[Dataset entries]
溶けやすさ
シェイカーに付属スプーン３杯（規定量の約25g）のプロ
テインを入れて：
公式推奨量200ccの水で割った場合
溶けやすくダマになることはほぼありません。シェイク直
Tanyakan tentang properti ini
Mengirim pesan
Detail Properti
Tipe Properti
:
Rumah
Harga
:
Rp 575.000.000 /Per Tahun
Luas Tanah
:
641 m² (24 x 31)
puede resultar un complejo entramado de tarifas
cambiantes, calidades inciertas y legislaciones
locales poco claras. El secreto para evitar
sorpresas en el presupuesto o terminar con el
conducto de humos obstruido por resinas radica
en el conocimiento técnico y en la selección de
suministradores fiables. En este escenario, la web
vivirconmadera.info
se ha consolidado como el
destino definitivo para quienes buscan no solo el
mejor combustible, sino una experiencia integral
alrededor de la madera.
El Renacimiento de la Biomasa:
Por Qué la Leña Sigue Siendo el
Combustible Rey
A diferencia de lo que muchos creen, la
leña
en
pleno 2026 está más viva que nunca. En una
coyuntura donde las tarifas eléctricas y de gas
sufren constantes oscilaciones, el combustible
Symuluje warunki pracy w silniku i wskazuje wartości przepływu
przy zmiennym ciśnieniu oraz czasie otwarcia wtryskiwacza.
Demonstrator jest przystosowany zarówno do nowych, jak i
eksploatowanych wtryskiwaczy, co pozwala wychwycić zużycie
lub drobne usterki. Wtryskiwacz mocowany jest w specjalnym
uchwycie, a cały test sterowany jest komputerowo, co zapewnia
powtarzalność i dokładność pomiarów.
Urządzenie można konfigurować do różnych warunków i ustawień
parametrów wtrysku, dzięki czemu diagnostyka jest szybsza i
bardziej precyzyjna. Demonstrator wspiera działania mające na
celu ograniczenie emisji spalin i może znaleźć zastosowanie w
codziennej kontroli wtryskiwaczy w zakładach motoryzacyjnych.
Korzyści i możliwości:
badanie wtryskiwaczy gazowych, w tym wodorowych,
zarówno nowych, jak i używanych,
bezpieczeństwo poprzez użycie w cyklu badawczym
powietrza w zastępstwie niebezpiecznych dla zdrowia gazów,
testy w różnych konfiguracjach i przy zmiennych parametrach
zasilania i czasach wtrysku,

**DIRECTIONS**.
Using the records above, report each line with the string "Demonstrator".

**EXERCISE RESPONSE**.
Demonstrator jest przystosowany zarówno do nowych, jak i
bardziej precyzyjna. Demonstrator wspiera działania mające na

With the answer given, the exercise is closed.